Note that all datasets are downloaded on the TDT4265 compute server and the tulipan/cybele computers (saved under /work/datasets).
Index
- Datasets used for assignment 4:
- PASCAL VOC
- MNIST dataset will be downloaded automatic. For information, see: hukkelas/MNIST-ObjectDetection
For Pascal VOC dataset, make the folder structure like this:
VOCdevkit
|__ VOC2007
|_ JPEGImages
|_ Annotations
|_ ImageSets
|_ SegmentationClass
|__ VOC2012
|_ JPEGImages
|_ Annotations
|_ ImageSets
|_ SegmentationClass
|__ ...
You can download this if you are on the school network directly as a .zip file (Note that this dataset should be only used for educational/academic purposes).
With scp:
scp [ntnu-username]@oppdal.idi.ntnu.no:/work/datasets/VOC.zip .
unzip VOC.zip
Or you can download it from the PASCAL VOC website: http://host.robots.ox.ac.uk/pascal/VOC/
Note that we are using the VOC2007 TRAIN/VAL + VOC2012 TRAIN/VAL as the train set.

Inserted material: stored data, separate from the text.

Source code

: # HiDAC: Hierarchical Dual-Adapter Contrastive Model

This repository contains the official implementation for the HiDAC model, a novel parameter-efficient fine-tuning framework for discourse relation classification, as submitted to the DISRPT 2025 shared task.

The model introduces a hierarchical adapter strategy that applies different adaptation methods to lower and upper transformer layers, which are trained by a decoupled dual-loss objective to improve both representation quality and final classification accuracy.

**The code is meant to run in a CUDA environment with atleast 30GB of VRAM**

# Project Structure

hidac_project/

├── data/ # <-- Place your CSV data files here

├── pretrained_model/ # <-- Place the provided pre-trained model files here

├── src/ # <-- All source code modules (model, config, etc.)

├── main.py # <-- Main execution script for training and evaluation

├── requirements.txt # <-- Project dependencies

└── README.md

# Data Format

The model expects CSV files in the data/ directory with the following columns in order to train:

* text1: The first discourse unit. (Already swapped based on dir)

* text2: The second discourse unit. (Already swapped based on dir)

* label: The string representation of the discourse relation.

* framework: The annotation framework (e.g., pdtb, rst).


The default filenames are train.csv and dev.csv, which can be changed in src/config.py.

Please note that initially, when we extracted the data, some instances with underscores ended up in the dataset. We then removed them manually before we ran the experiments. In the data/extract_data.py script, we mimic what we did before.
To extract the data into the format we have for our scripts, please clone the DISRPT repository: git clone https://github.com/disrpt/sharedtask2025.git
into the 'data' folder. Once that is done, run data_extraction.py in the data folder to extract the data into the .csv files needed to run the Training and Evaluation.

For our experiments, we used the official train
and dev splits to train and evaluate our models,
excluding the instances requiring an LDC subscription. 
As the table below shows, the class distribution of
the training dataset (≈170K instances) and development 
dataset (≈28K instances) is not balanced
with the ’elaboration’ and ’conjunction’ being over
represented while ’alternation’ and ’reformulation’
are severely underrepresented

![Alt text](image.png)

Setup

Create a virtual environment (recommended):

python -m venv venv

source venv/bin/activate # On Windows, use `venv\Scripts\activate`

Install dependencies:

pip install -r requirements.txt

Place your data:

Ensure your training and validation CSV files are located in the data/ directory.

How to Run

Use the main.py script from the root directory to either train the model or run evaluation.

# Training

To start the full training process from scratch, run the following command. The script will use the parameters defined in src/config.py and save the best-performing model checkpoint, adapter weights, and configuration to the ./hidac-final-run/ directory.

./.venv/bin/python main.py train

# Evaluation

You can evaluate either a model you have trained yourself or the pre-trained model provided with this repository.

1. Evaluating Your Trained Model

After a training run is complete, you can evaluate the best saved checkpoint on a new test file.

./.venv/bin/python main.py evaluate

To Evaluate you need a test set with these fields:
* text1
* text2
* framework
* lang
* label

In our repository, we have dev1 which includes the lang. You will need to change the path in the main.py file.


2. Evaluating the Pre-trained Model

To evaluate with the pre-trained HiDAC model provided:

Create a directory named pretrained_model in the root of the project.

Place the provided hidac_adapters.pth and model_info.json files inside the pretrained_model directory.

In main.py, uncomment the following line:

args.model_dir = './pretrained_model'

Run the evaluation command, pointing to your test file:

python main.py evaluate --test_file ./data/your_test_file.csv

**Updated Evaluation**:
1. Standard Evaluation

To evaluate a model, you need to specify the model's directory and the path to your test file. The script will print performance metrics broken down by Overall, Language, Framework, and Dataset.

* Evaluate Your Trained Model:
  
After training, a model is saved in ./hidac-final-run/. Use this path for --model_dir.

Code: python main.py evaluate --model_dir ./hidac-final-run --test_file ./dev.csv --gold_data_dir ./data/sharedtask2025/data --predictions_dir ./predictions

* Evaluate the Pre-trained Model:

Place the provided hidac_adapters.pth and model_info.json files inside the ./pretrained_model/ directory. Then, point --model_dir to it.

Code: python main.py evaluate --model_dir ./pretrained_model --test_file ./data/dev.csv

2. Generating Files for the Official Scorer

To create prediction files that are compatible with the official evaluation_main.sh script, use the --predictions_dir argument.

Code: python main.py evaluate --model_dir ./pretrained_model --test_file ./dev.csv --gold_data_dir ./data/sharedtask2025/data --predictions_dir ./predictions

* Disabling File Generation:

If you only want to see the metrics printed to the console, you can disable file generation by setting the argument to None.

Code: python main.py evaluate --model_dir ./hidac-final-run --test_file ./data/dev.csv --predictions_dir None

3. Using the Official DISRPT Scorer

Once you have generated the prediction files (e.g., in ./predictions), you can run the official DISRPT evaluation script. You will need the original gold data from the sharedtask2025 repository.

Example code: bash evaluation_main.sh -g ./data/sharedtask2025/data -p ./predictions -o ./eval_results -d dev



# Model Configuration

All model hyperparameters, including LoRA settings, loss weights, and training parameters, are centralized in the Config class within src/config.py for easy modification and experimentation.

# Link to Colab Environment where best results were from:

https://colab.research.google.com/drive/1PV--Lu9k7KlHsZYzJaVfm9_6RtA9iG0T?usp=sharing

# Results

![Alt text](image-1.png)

We use VOC2007 Test as the validation set.
To take a peek at the dataset, take a look at visualize_dataset.ipynb.
Download/Setup:
python3 scripts/update_tdt4265_dataset.py
This will automatically download the dataset on local computers and create symlinks to the folder data if you are on TDT4265 compute servers.
You can use the new dataset by changing the dataset folder. No other change should be required. The config file ../configs/tdt4265_updated.py shows how to perform this change.
If you are using your own computer, you need to download the updated dataset. The updated download script (../scripts/update_tdt4265_dataset.py) will automatically download the dataset to your computer and save it to the folder: data/tdt4265_2022_updated
.
If you want to download the old dataset, you can run:
python3 scripts/update_tdt4265_dataset.py --old
Label format follows the standard COCO format (see here for more info).